Lá está então a Starbox Band, no final dos anos 1970, preparada para actuação em momento nobre, a primeira parte dos míticos Kinks. Acontece que o público estava ali para ver os britânicos e não se mostrou particularmente interessado numa banda rock com secção de sopros a tocar “velhos clássicos” – “éramos como que uma banda de covers”, recordam. “No final do nosso concerto, não tinha ficado ninguém para nos ver. Toda a gente tinha ido para o bar ou estava a fumar algures”. A banda acabou ali e John Guldberg e Tim Stahl abraçaram o futuro. “Decidimos arranjar um pequeno estúdio e criar música para nós mesmos, basicamente. Imaginámo-nos como uma banda de álbuns. Não pensámos em singles, em grandes êxitos. Isso chegou depois”.

O detalhe fundamental nesta história é a tecnologia – ou melhor, o uso que s Laid Back lhe deram. Nessa altura, contam, começavam a estar disponíveis em Copenhaga novos sintetizadores ou máquinas como a caixa de ritmos Roland 808, peça fundamental na história do hip hop e da música electrónica de dança. “Era novo equipamento e eram novos sons, o que para nós foi um alívio. Antes, era sempre tudo igual: baixo, bateria e guitarra. Para nós, representava liberdade. Os novos instrumentos libertaram-nos e deram-nos espaço”. Em Copenhaga, enfiados no estúdio, iam descobrindo e criando – ao mesmo tempo. Ilustram-no com a história do nascimento de Bakerman, o seu grande êxito de 1989. “Começámos a ‘groovar’ num ritmo, decidimos gravar e aconteceu exactamente enquanto gravámos. No final da fita, tínhamos Bakerman. Só assim é que faz sentido para nós. Directo do coração”.

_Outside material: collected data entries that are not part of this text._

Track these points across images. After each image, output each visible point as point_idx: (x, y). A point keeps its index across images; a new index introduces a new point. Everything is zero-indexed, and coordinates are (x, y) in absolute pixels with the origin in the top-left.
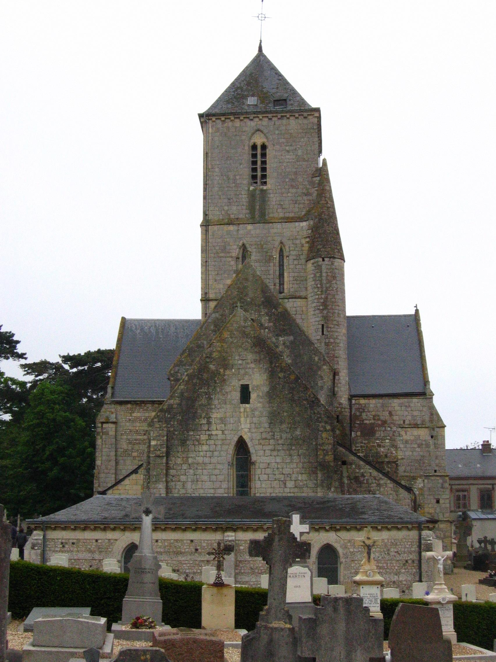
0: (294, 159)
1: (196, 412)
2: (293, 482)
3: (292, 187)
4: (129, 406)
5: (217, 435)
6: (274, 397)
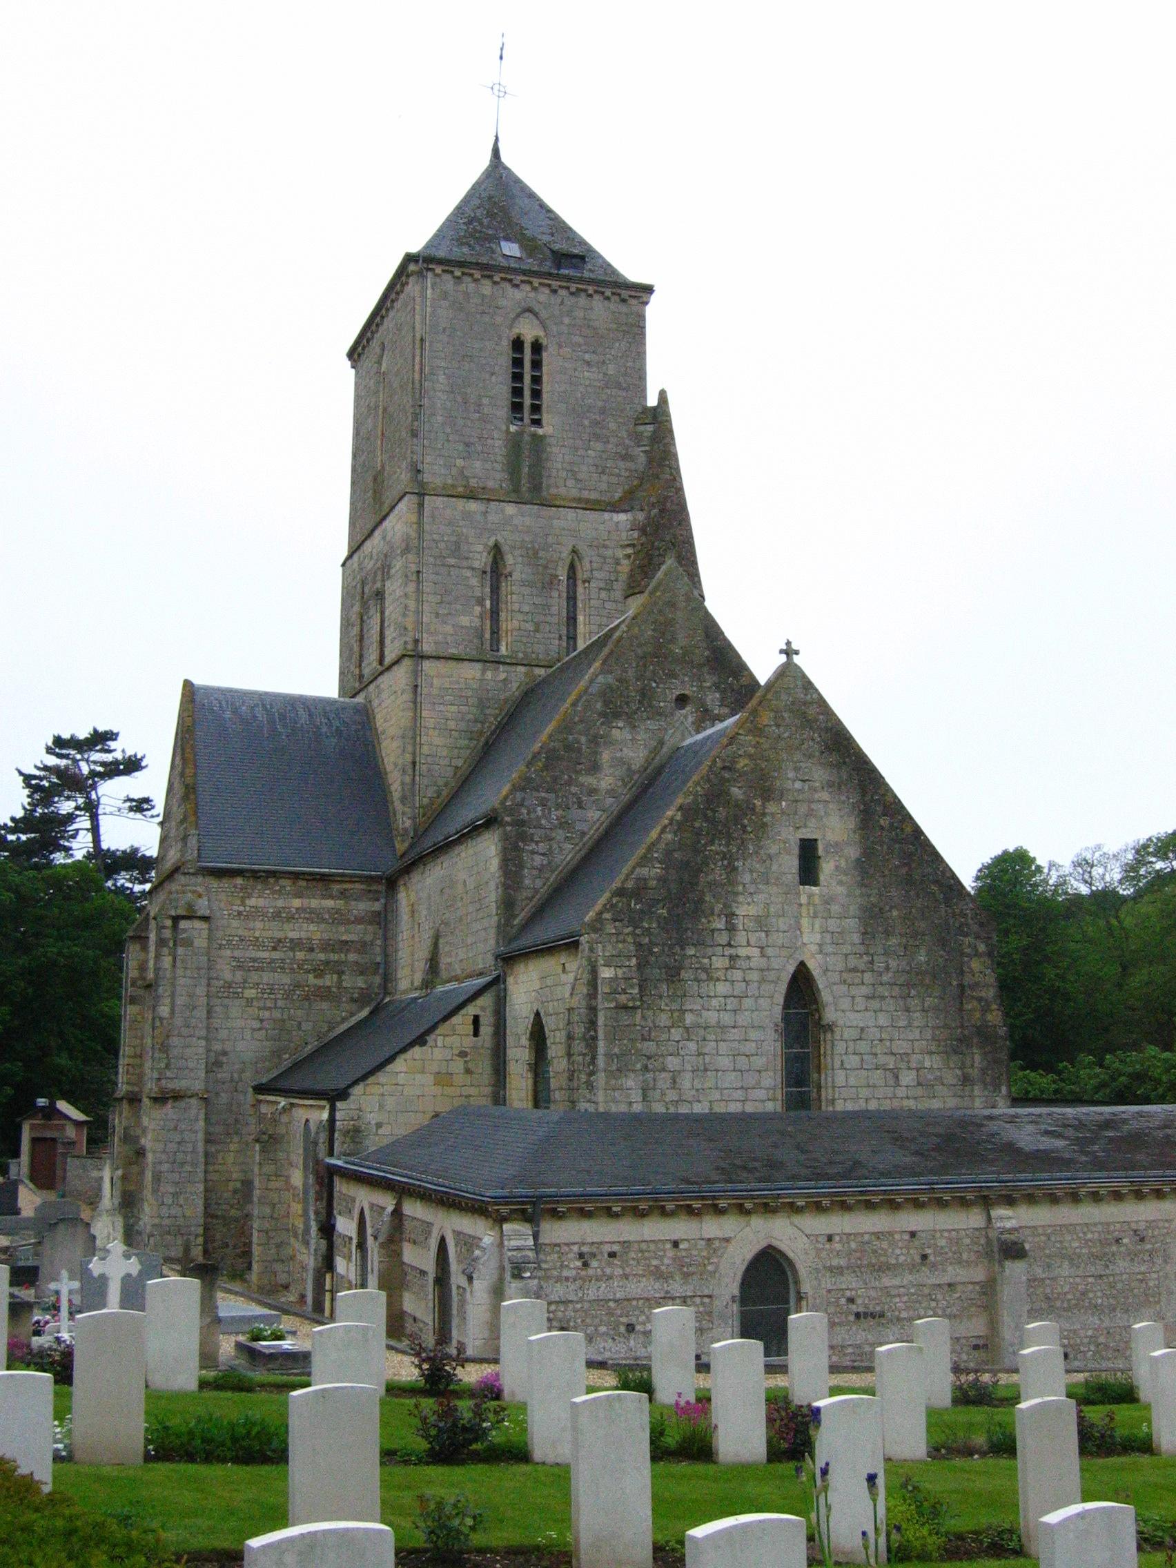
0: (599, 381)
1: (701, 900)
2: (914, 1073)
3: (597, 437)
4: (239, 881)
5: (748, 958)
6: (872, 871)
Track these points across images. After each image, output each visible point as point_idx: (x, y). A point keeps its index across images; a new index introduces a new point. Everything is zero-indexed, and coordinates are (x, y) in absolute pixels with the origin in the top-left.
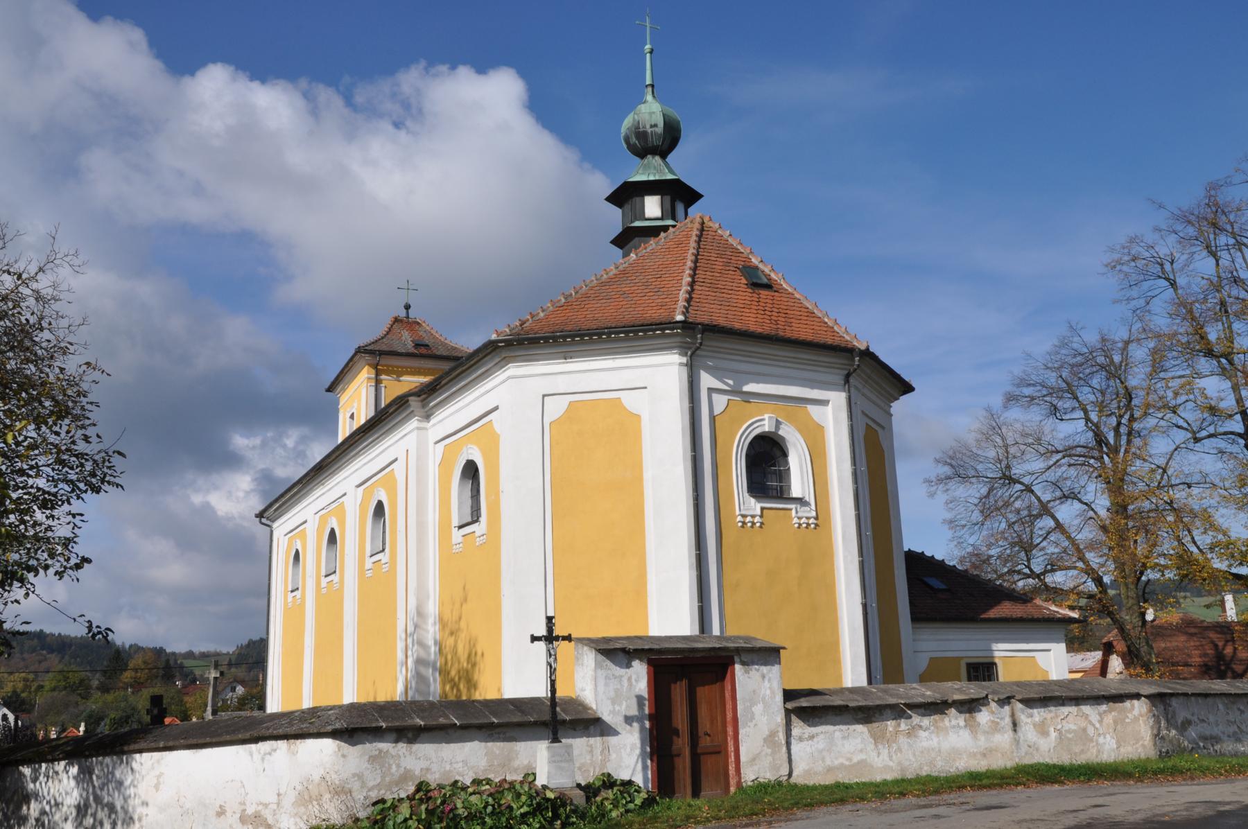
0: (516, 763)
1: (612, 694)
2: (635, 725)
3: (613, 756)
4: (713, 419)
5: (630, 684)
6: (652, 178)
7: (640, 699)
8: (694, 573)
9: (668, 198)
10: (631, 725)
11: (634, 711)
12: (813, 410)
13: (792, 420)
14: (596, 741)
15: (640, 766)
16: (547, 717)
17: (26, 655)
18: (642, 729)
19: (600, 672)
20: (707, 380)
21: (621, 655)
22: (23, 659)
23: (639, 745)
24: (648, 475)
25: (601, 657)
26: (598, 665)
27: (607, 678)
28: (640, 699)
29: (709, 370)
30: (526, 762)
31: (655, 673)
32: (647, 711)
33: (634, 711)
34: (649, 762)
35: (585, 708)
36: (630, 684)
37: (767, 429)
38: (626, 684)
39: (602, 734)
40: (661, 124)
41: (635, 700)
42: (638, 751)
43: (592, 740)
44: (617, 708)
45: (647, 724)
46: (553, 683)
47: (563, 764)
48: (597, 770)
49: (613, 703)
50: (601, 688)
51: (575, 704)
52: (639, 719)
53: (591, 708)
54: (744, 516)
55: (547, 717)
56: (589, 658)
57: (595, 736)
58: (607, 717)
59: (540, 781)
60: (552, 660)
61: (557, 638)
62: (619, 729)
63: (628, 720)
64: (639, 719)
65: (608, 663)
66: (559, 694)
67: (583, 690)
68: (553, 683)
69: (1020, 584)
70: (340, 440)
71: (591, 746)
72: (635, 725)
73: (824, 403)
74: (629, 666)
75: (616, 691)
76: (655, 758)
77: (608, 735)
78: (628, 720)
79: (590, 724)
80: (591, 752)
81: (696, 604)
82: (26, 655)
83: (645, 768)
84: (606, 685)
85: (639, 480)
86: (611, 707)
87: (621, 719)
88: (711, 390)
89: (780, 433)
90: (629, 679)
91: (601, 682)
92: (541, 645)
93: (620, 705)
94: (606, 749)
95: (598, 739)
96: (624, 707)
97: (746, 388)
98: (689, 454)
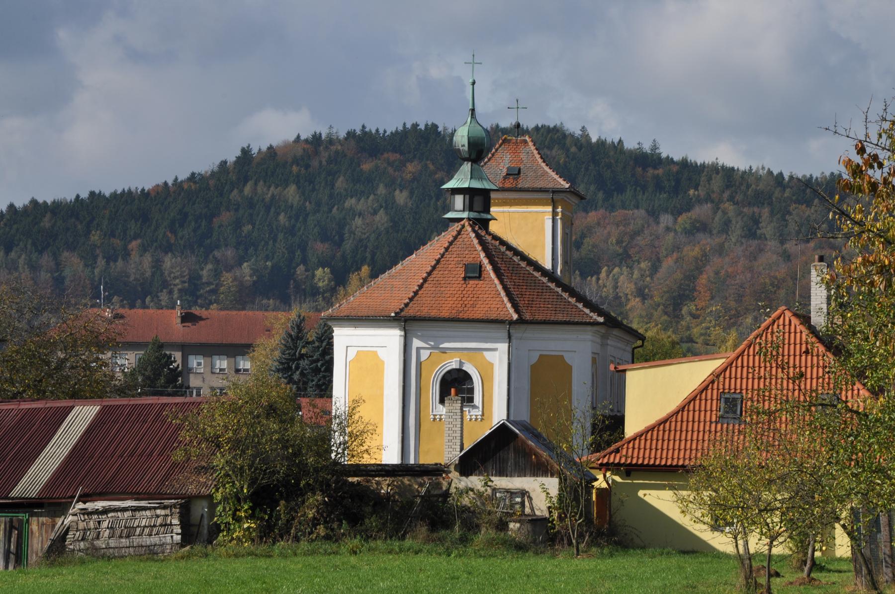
4: (419, 364)
6: (25, 479)
9: (467, 197)
12: (487, 354)
13: (470, 361)
17: (791, 246)
20: (416, 343)
22: (787, 257)
24: (385, 393)
29: (418, 337)
37: (454, 367)
40: (467, 145)
54: (435, 415)
69: (245, 491)
73: (495, 350)
82: (791, 246)
85: (382, 395)
88: (418, 349)
89: (464, 368)
97: (441, 346)
98: (402, 384)
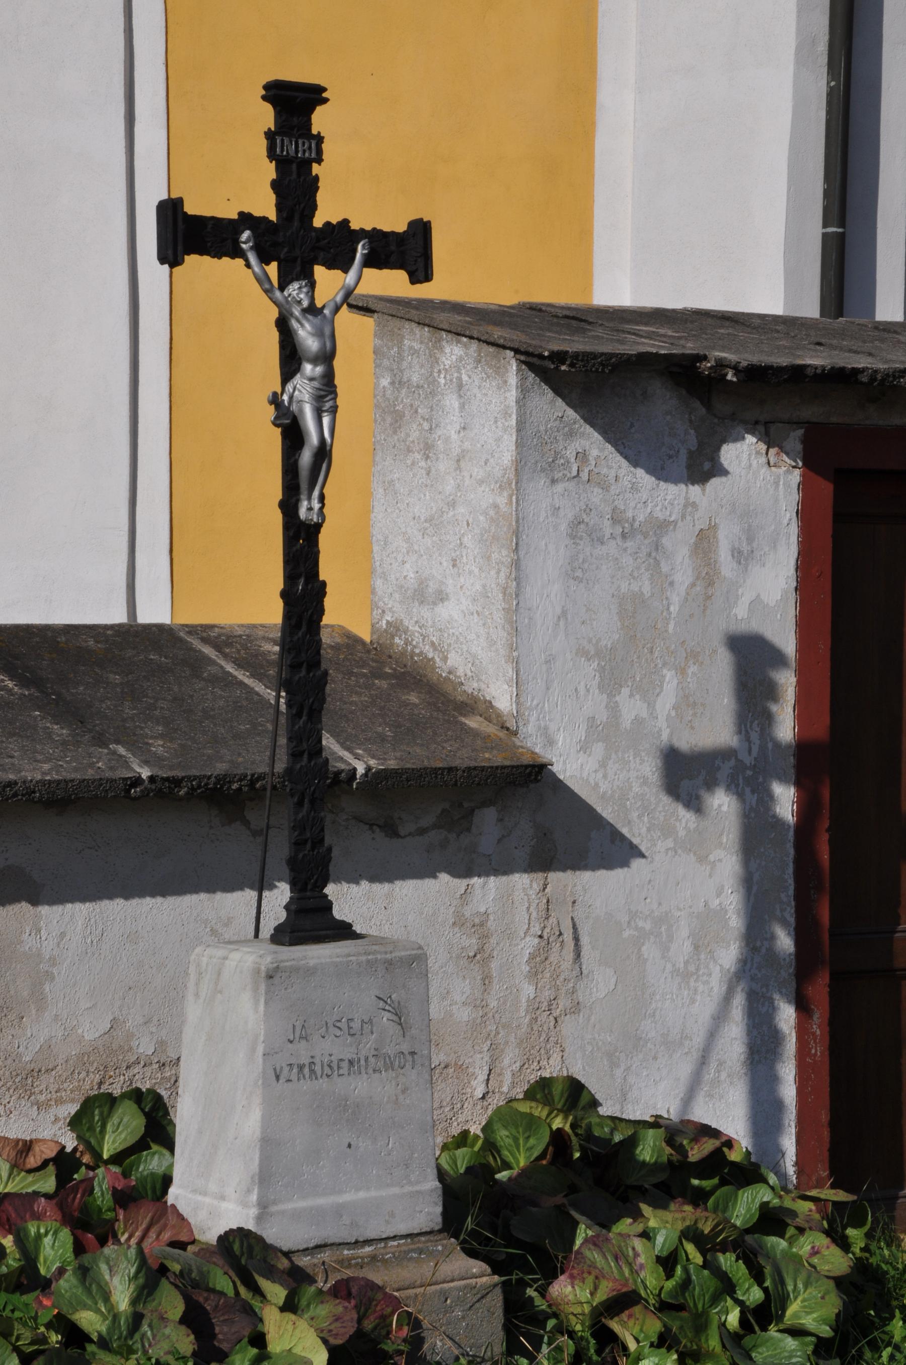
0: (35, 1036)
1: (606, 627)
2: (722, 803)
3: (600, 983)
5: (707, 575)
7: (751, 656)
8: (818, 85)
10: (694, 804)
11: (715, 727)
14: (509, 897)
15: (734, 1041)
16: (260, 755)
18: (756, 827)
19: (543, 497)
21: (663, 405)
23: (736, 922)
25: (550, 407)
26: (535, 456)
27: (580, 529)
28: (751, 656)
30: (91, 1030)
31: (842, 517)
32: (786, 728)
33: (715, 727)
34: (786, 1016)
35: (444, 702)
36: (707, 575)
38: (682, 569)
39: (544, 859)
41: (721, 669)
42: (729, 955)
43: (487, 891)
44: (631, 708)
45: (785, 800)
46: (301, 544)
47: (359, 1086)
48: (510, 1060)
49: (611, 681)
50: (546, 590)
51: (411, 684)
52: (745, 773)
53: (487, 710)
55: (260, 755)
56: (483, 407)
57: (500, 867)
58: (573, 766)
59: (212, 1195)
60: (302, 389)
61: (338, 244)
62: (635, 831)
63: (685, 774)
64: (745, 773)
65: (592, 443)
66: (340, 614)
67: (424, 594)
68: (301, 544)
70: (257, 1277)
71: (479, 927)
72: (722, 803)
74: (703, 467)
75: (631, 609)
76: (820, 989)
77: (579, 861)
78: (685, 774)
79: (497, 807)
80: (480, 957)
81: (814, 230)
83: (762, 1048)
84: (576, 572)
86: (595, 704)
87: (649, 768)
90: (704, 541)
91: (548, 557)
92: (233, 285)
93: (648, 691)
94: (561, 943)
95: (522, 883)
96: (667, 700)
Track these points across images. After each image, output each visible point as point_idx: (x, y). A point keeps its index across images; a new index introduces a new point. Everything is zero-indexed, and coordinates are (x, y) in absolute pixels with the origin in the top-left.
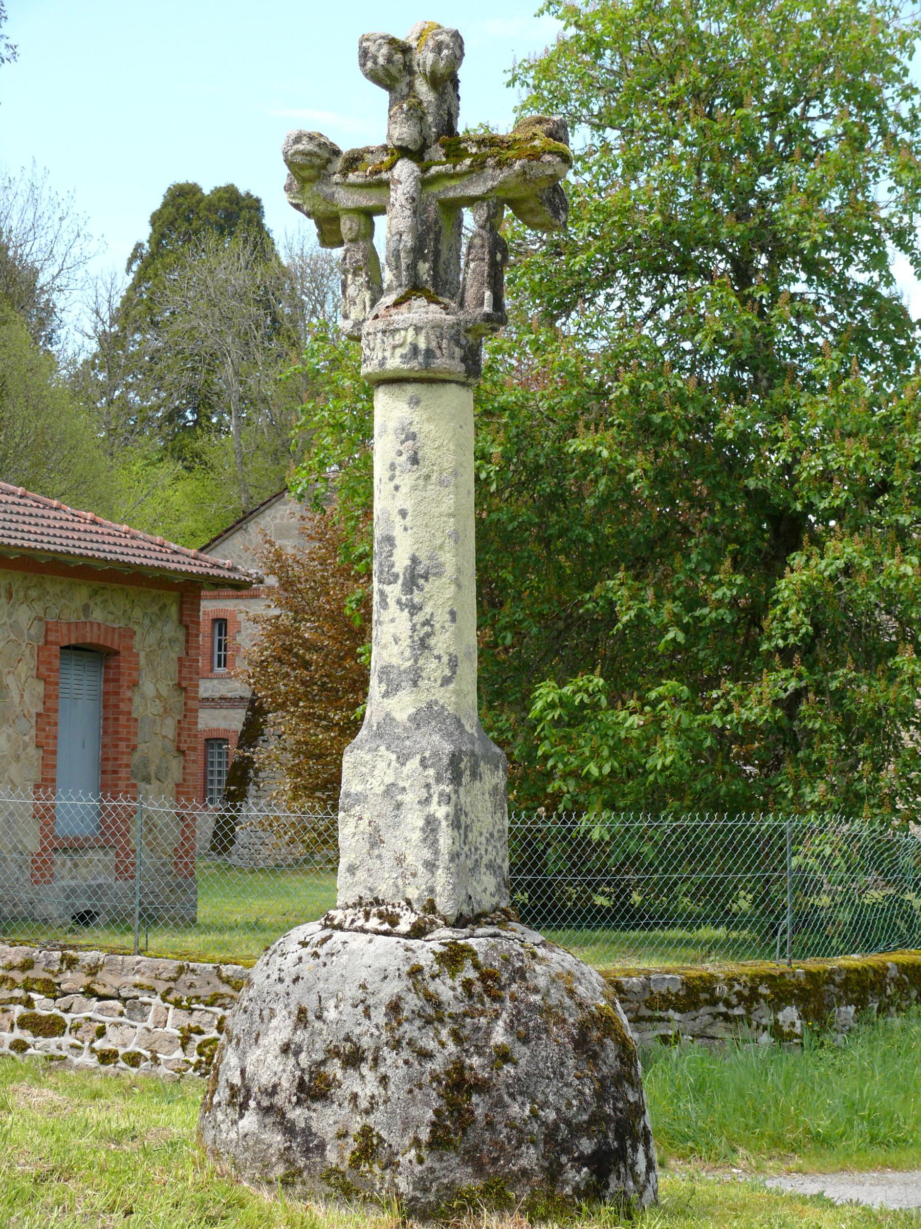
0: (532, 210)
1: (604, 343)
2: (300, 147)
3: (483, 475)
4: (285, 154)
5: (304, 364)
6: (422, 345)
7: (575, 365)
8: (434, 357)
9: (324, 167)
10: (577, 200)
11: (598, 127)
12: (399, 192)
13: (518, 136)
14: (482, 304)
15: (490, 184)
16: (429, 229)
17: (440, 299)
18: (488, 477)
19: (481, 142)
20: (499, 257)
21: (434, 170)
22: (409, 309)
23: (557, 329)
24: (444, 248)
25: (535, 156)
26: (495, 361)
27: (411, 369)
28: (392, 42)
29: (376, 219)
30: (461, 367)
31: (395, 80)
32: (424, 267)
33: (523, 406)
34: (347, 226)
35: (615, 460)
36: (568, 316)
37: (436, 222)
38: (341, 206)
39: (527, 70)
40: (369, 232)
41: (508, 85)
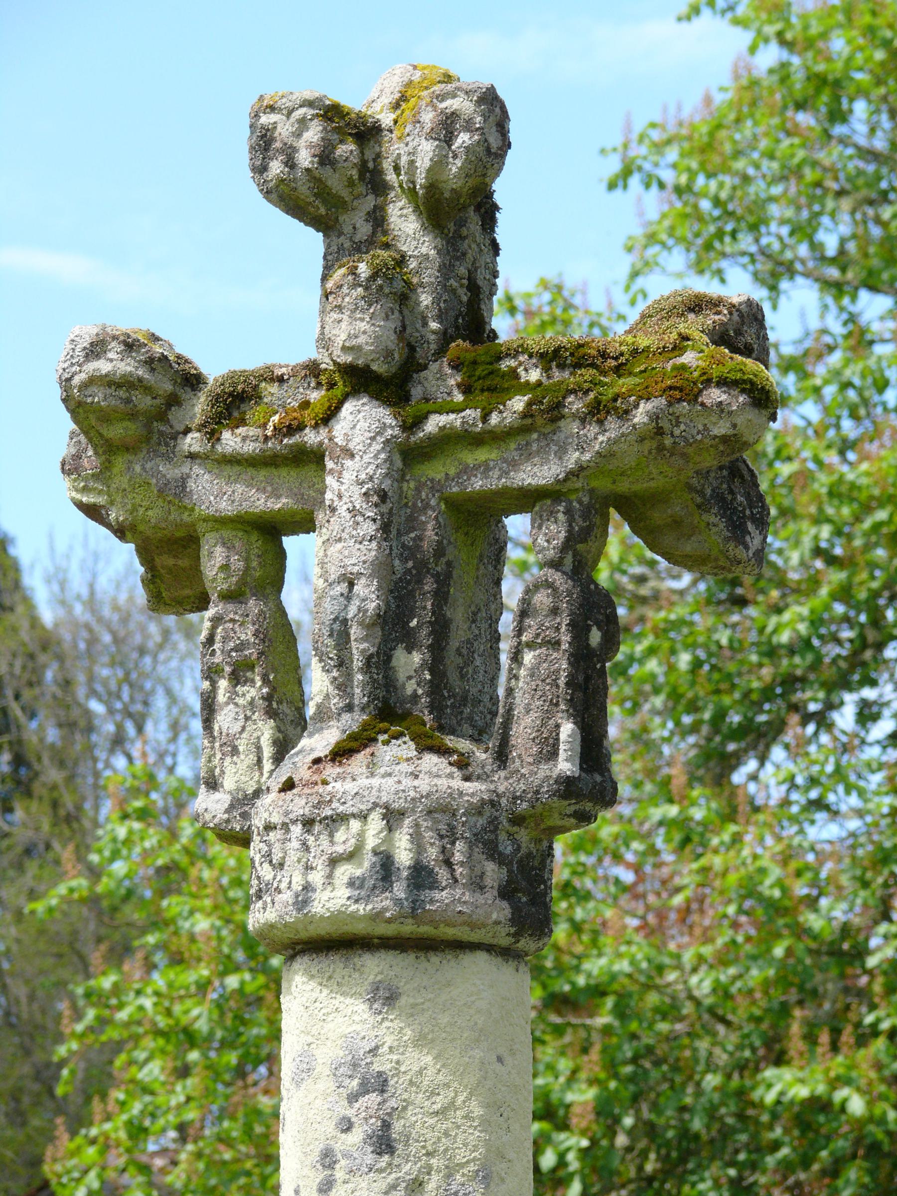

Em Copenhaga, internet e comunicação instantânea como ideias de ficção científica, estavam isolados. Não tinham à sua volta ninguém a explorar a electrónica e desconheciam que, nos Estados Unidos, a house e o techno faziam o seu caminho. “Só tínhamos noção das coisas através das tabelas de venda. Fora isso, não sabíamos nada do que se passava”. E assim, demoraram mais de uma década a perceber que White horse era uma música que fazia furor no underground americano e seria aproveitada por uma diversidade de outros artistas.

Hoje, acham curioso o caminho que a sua música foi fazendo: por um lado, são autores de canções pop imediatamente reconhecíveis para toda uma geração que crescia na década de 1980, por outro, são agora vistos como artífices inspirados da synth-pop e desse som electrónico, polvilhado de soft rock ou de dub, a que chamaram balearic beat.

Continuam a gravar no estúdio de sempre, tendo alargado o seu raio de acção para a criação de bandas sonoras. Continuam a fazer como sempre fizeram desde o tal concerto na primeira parte dos Kinks. Agora regressam a Portugal e, desta vez, vêm mesmo para tocar. Arriscamos que, daqui a vinte anos, ainda se lembrarão de ter passado por cá.